Today she had promised herself a special treat. Over in the corner was a large plastic pot, holding her green soul mate, a western white pine. The seeds she’d gathered herself on a last break before their Earthside launch, a short hiking vacation in California’s High Sierra. Buffeted by winds, sheared by ice storms, the pines clung to the stony soil in small groups. Just below timberline they were no taller than shrubs. Finding a partially gnawed cone in a snow bank, she’d tucked it into her pack.
Adapted to cold and dry, living at high altitudes under reduced oxygen, the pines were already partially adapted to living on Mars. And her tree had thrived in the greenhouse, growing to be an astonishing two feet high, with many side branches. The only wild Earth organism on Mars.
She brought her chair and sat beside it, looking carefully at the tips of the branches. She wasn’t an expert on pines, and had never grown one before. The needles on this one were dark green, consistent with the reduced sunlight. The cold nights following the blowout had nipped some of the younger needles, but—what’s this?
Pale green needles at the branch ends! Yes, the tips were growing. Well, look at that, you’re going to make it after all.
She smiled broadly. The first tree on Mars.
40
MARCH 14, 2018
THEY STOOD ON THE HILLSIDE AND WATCHED THE SPREADING RUSTY sunset, stamping their feet against the cold.
What was going to be a midafternoon departure had succumbed to the inevitable last-minute delays. Julia and Viktor had thought they’d watch the launch from outside. It would make better vid footage, to be sure, but it somehow just felt right, too.
Over her suit comm came the last-minute chatter between Claudine and Marc.
“Pressurizing all okay.”
“Flow regular.”
“Max two four seven.”
“On profile.”
“Got the temp envelope steady.”
She let it wash over her, remembering their own departure, and how she’d felt.
There came another delay, something about the nuclear pile running a little too hot because the plates of high-grade uranium were squeezing a bit close together, not kept apart by the gas flow between them. Raoul said that would correct once they were full throttle, pouring water by from the high-pressure pumps. The water flashed into steam in an instant, heated by the plates. But it all had to synchronize.

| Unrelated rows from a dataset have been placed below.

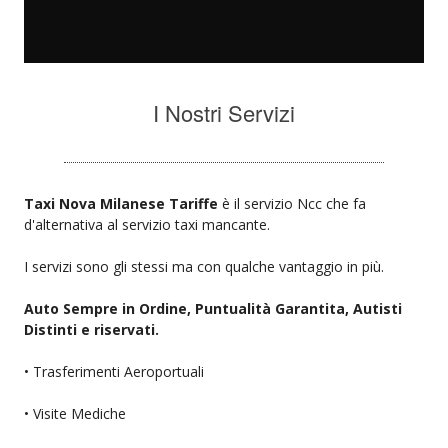
I Nostri Servizi
Taxi Nova Milanese Tariffe
è il servizio Ncc che fa
d'alternativa al servizio taxi mancante.
I servizi sono gli stessi ma con qualche vantaggio in più.
Auto Sempre in Ordine, Puntualità Garantita, Autisti
Distinti e riservati.
• Trasferimenti Aeroportuali
• Visite Mediche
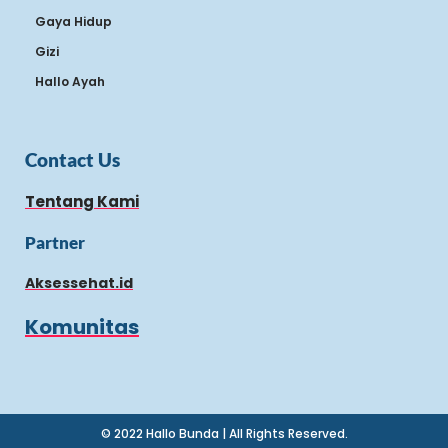
Gaya Hidup
Gizi
Hallo Ayah
Contact Us
Tentang Kami
Partner
Aksessehat.id
Komunitas
© 2022 Hallo Bunda | All Rights Reserved.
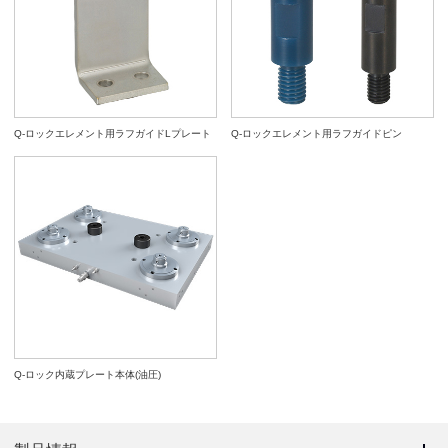
Q-ロックエレメント用ラフガイドLプレート
Q-ロックエレメント用ラフガイドピン
Q-ロック内蔵プレート本体(油圧)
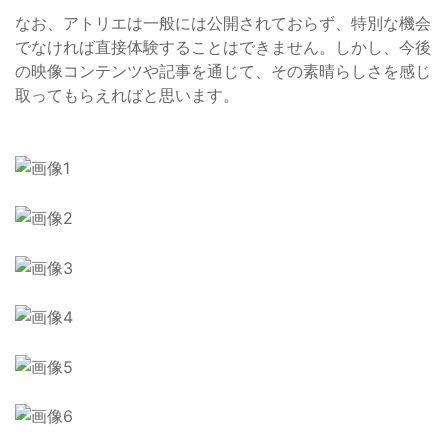
なお、アトリエは一般には公開されておらず、特別な機会
でなければ直接体験することはできません。しかし、今後
の映像コンテンツや記事を通じて、その素晴らしさを感じ
取ってもらえればと思います。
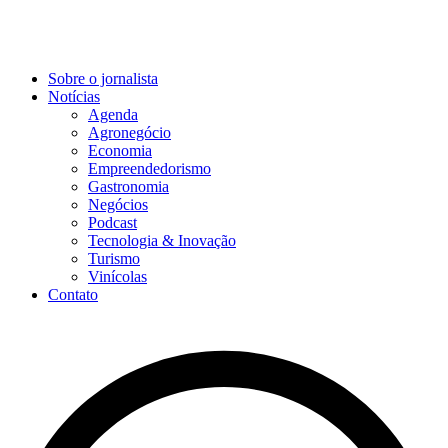
Sobre o jornalista
Notícias
Agenda
Agronegócio
Economia
Empreendedorismo
Gastronomia
Negócios
Podcast
Tecnologia & Inovação
Turismo
Vinícolas
Contato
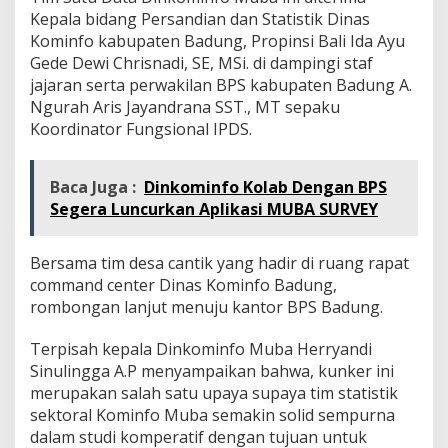
Kepala bidang Persandian dan Statistik Dinas
Kominfo kabupaten Badung, Propinsi Bali Ida Ayu
Gede Dewi Chrisnadi, SE, MSi. di dampingi staf
jajaran serta perwakilan BPS kabupaten Badung A.
Ngurah Aris Jayandrana SST., MT sepaku
Koordinator Fungsional IPDS.
Baca Juga :
Dinkominfo Kolab Dengan BPS
Segera Luncurkan Aplikasi MUBA SURVEY
Bersama tim desa cantik yang hadir di ruang rapat
command center Dinas Kominfo Badung,
rombongan lanjut menuju kantor BPS Badung.
Terpisah kepala Dinkominfo Muba Herryandi
Sinulingga A.P menyampaikan bahwa, kunker ini
merupakan salah satu upaya supaya tim statistik
sektoral Kominfo Muba semakin solid sempurna
dalam studi komperatif dengan tujuan untuk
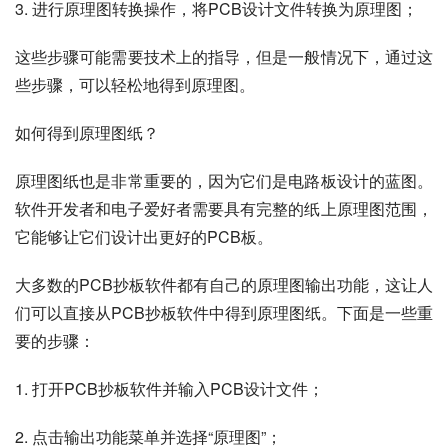
3. 进行原理图转换操作，将PCB设计文件转换为原理图；
这些步骤可能需要技术上的指导，但是一般情况下，通过这
些步骤，可以轻松地得到原理图。
如何得到原理图纸？
原理图纸也是非常重要的，因为它们是电路板设计的蓝图。
软件开发者和电子爱好者需要具有完整的纸上原理图范围，
它能够让它们设计出更好的PCB板。
大多数的PCB抄板软件都有自己的原理图输出功能，这让人
们可以直接从PCB抄板软件中得到原理图纸。下面是一些重
要的步骤：
1. 打开PCB抄板软件并输入PCB设计文件；
2. 点击输出功能菜单并选择“原理图”；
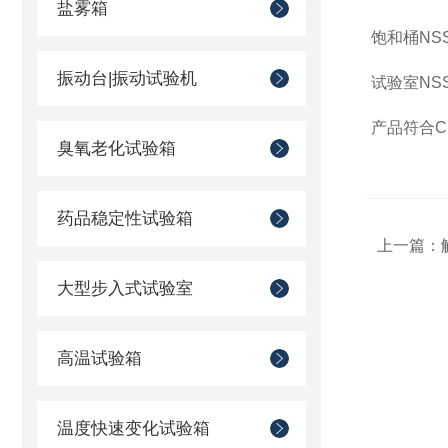
盐雾箱
饱和桶NSS.
振动台|振动试验机
试验室NSS.
产品符合C
臭氧老化试验箱
药品稳定性试验箱
上一篇：
大型步入式试验室
高温试验箱
温度快速变化试验箱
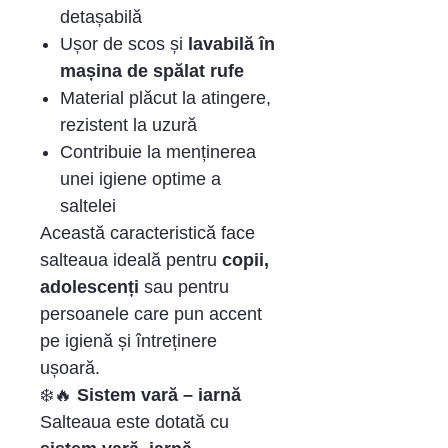
detașabilă
Ușor de scos și
lavabilă în
mașina de spălat rufe
Material plăcut la atingere,
rezistent la uzură
Contribuie la menținerea
unei igiene optime a
saltelei
Această caracteristică face
salteaua ideală pentru
copii,
adolescenți
sau pentru
persoanele care pun accent
pe igienă și întreținere
ușoară.
❄️🔥
Sistem vară – iarnă
Salteaua este dotată cu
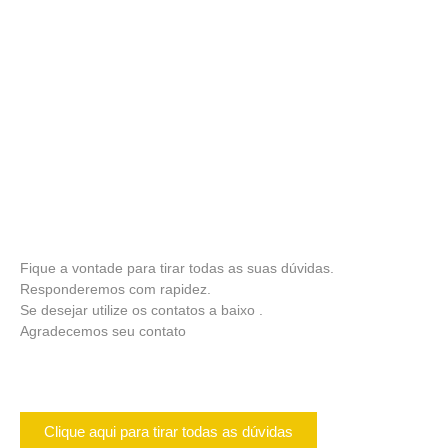
Fique a vontade para tirar todas as suas dúvidas.
Responderemos com rapidez.
Se desejar utilize os contatos a baixo .
Agradecemos seu contato
Clique aqui para tirar todas as dúvidas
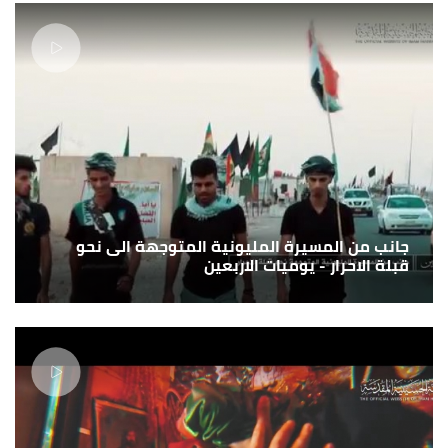
جانب من المسيرة المليونية المتوجهة الى نحو
قبلة الاحرار - يوميات الاربعين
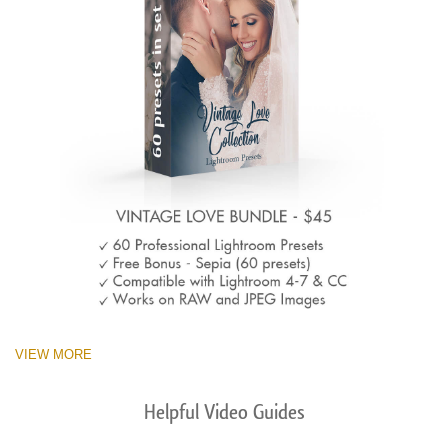
VIEW MORE
Helpful Video Guides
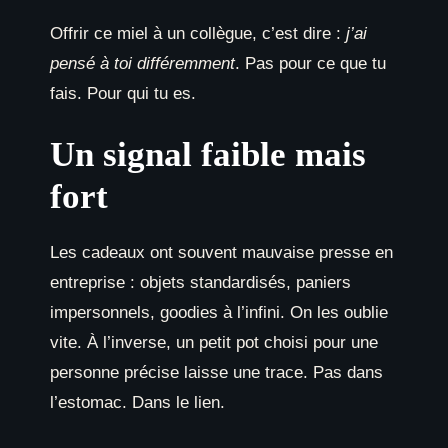
Offrir ce miel à un collègue, c’est dire :
j’ai
pensé à toi différemment
. Pas pour ce que tu
fais. Pour qui tu es.
Un signal faible mais
fort
Les cadeaux ont souvent mauvaise presse en
entreprise : objets standardisés, paniers
impersonnels, goodies à l’infini. On les oublie
vite. À l’inverse, un petit pot choisi pour une
personne précise laisse une trace. Pas dans
l’estomac. Dans le lien.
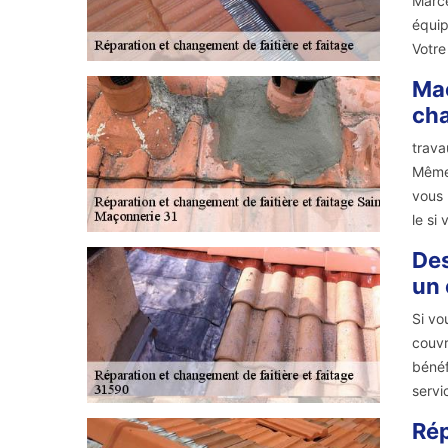
Marce
équip
Votre
Maç
cha
trava
Même 
vous 
le si
Des
un 
Si vo
couvr
bénéf
servi
Rép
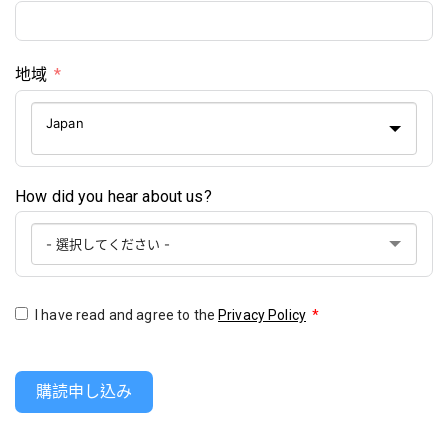
地域
Japan
How did you hear about us?
I have read and agree to the
Privacy Policy
*
購読申し込み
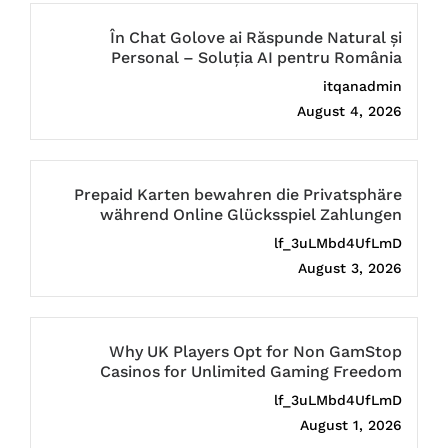
În Chat Golove ai Răspunde Natural și
Personal – Soluția AI pentru România
itqanadmin
August 4, 2026
Prepaid Karten bewahren die Privatsphäre
während Online Glücksspiel Zahlungen
lf_3uLMbd4UfLmD
August 3, 2026
Why UK Players Opt for Non GamStop
Casinos for Unlimited Gaming Freedom
lf_3uLMbd4UfLmD
August 1, 2026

This Airbus design used the workhorses of chemical rockets, valves and pumps and nozzles, but at vastly higher power levels. Just as the once-newfangled steamships still used hulls and decks and rudders, inherited from the Age of Sail. Perhaps they were witnessing the end of the Age of Liquid Oxygen, outmoded because no one would open up the solar system that antiquated way anymore, burning chemical energy into hot gas.
An era ending, an era beginning.
She shivered and her suit clicked with supporting warmth. Viktor said, “Earth rising.”
So it was. She close-upped the white dot on the horizon and again saw the two points of light, one a gray-white and the other a definite ocean blue. Home.
The desert night fell quickly, applauded by the brilliant jewel starscape.
“Three, two, one. Ramping,” came Claudine’s voice.
Below the slender ship the first bright steam blossomed. Cottony clouds billowed up, licking up past the square port, almost swallowing the rocket.
“Flow standard. Zero eleven seven.”
“Profiling steady.”
Viktor had started the vid and narration. “The Spirit of Ares launches for Earth on water from Mars. This is the first return from another planet since Apollo astronauts walked on the moon.”
It climbed up a growing spire, the alabaster banks of it lit from within with a hot orange glow.
The nuclear rocket climbed gracefully into the darkening butterscotch sky, leaving a huge plume behind. The gases fizzed away into nothingness.
Quick tears stung Julia’s eyes. She imagined being on the ship, on her way home. They’re going home, and I’m not.
Telling her parents had been difficult, but they’d been very good about it. Her father was looking better, the results of the ultrasound cancer treatments optimistic. He would see her when she finally returned, he had said. However long that took.
The ship rose quickly, almost soundlessly, into the deepening blackness of Martian night.
She and Viktor shouted good-byes.
Marc called out altitudes, speeds, voice calm and flat.
She felt a sadness as they angled over at several kilometers up. The rocket plume blazed across the hard blackness.
Reluctantly she looked away from the hard spot of light above to a suddenly empty world, her world.
Then she saw it. A smudge of light toward the horizon. It was a pale white cloud, linear, fuzzier at one end. It seemed to point downward. She realized that she was looking north, and that the cloud glowed. A pale ivory finger of illumination spiked up from the surface, broadening.
It came from the vent, she knew instantly—an impossibly brilliant outpouring.
“Viktor, look. Swing the vid to the north. The vent is outgassing.”
To poke such a glistening probe of light into the sky must have cost the matting enormous energies, she thought. To make it, the vent would first have to be expelling a gusher of vapor. Then the mats would all have to pour their energy into the pale glow, coherently.